Sanki korona virüs salgını bitmiş gibi davranıyoruz.

Hayatımızdan çıkmış gibi.

Oysa sayılar hiç de öyle söylemiyor.

Son günlerde vefat sayısında düşüş görülmesi sevindirici bir durum ama vaka sayısında öyle aman aman bir düşüş gözlenmiyor.

Bir de üstüne üstlük Omicron denilen varyant tehlikeli geliyor.

Uzmanlar tehlikeye dikkat çekiyor.

Eskişehir şu anda yapılabilecek en iyi önlem olan maske konusunda duyarlı, ancak mesafe konusunda aynı şeyi söyleyemeyiz.

Mesafe kuralını uygulamak istesek bile bunu gerçekleştiremiyoruz.

Toplu taşıma araçları, çarşı-Pazar, cadde ve sokaklar yine insan dolu.

Eskişehir yine vaka sayısı artışında ilk 10’un içine girdi.

Aman dikkat.

***

Bu süreçte sağlığımızı emanet ettiğimiz sağlıkçılar rahatsız.

Günlerdir eylem üzerine eylem gerçekleştiriyor ve seslerini duyurmaya çalışıyorlar.

Bugün de Türk Tabipler Birliği’nin aldığı karar gereği sağlıkçılar greve gidiyor.

Kamuya ait hastanelerde acil vakaların dışında hasta bakılmayacağı açıklandı.

Sağlıkçılar, “Sağlık bir ekip işidir. 15 Aralık Çarşamba günü g(ö)revdeyiz” diyorlar.

Sağlıkçılara bir kulak verelim bakalım başka neler söylüyorlar. 

“Ülkemiz gözlerimizin önünde her geçen gün daha da yoksullaşıyor. Emekçiler artan hayat pahalılığı altında eziliyor.

Sağlık alanındaki büyük sorunlar derinleşerek sürüyor. Sağlık ve sosyal hizmet çalışanları olarak bizler de ekonomik çıkmazın yanında, yoksullaşmanın yanında düşük gelirler, baskı, şiddet, değerbilmezlik, angarya, mobbing baskısıyla karşı karşıyayız. Bir taraftan halkın sağlık ihtiyaçlarını çözmeye çalışıyoruz. Bir taraftan pandemiyi durdurmaya çalışıyoruz. Ama artık takatimizin ve sabrımızın sonuna geldik.

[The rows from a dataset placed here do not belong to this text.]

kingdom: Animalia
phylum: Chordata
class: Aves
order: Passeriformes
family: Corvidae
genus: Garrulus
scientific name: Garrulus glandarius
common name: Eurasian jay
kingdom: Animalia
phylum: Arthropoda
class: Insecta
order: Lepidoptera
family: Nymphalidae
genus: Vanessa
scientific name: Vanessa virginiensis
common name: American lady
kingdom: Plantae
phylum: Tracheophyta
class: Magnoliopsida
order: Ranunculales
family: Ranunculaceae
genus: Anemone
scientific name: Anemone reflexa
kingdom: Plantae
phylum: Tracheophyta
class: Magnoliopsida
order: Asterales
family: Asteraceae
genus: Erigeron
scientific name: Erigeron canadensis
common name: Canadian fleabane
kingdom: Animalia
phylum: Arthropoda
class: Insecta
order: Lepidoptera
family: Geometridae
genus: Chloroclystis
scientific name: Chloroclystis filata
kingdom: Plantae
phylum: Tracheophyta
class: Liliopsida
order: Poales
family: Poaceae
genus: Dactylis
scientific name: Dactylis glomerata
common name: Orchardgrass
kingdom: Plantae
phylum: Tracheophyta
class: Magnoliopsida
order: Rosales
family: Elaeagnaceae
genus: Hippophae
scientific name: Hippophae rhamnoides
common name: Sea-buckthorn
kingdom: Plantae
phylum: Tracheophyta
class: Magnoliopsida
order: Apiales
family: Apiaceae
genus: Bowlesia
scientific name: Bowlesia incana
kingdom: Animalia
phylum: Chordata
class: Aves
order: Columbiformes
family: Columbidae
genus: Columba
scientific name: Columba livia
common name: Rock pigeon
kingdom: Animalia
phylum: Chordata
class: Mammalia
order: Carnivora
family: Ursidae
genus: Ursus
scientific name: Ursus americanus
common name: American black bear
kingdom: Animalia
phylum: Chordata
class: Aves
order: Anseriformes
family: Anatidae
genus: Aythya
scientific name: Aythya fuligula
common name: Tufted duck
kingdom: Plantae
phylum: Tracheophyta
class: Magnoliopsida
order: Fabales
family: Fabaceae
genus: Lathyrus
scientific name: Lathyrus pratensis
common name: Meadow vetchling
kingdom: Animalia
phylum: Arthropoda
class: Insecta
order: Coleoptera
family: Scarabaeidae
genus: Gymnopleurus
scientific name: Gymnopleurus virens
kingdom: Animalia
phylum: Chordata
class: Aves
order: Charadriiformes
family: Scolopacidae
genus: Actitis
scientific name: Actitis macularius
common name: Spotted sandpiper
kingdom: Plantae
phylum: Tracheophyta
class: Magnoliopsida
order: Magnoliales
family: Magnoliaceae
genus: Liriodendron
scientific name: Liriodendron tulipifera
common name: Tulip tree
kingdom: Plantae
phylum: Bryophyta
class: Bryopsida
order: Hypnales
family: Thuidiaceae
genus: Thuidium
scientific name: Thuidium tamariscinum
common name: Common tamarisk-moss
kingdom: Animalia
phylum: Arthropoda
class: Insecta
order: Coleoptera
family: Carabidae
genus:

Yetkililer çözüm üretmek yerine, çalışanları bölerek, yapay ayrımlar, suni gündemler yaratarak, bizi yoksulluğa, geleceksizliğe, mahkûm etmeye çalışıyorlar. Mesleklerimize değer vermedikleri gibi, bunu bölmenin bir aracı haline getirmeye çalışıyorlar. Oysa biz SES olarak, kurulduğumuz günden beri, tüm sağlık ve sosyal hizmet emekçilerinin haklarını sonuna kadar alması için, herkesin hak ettiği ücretleri alması için mücadele ediyoruz. Bundan hiçbir zaman geri durmayacağız. Birbirimize değil, mesleklerimizin özgünlüğünü, değerini bilmeyenlere, bize saygı duymayanlara karşı duracağız. Bilimden ve örgütlülüğümüzden aldığımız güçle mücadele edeceğiz.

Genel merkezimiz 15 Aralık 2021 Çarşamba günü başta TTB olmak üzere işkolumuzdaki emek ve meslek örgütleri ile birlikte haklarımız için is bırakma kararı almıştır. Biz de haklarımızı savunmak için daha öncede söylediğimiz gibi alanlarda yerimizi alacağız. Bir kez daha tüm taleplerimizi dile getireceğiz”

***

Pandeminin ilk aylarında balkonlardan alkışladığımız, “hakkınızı ödeyemeyiz” dediğimiz sağlıkçıların haklarını gerçekten ödeyemiyoruz galiba.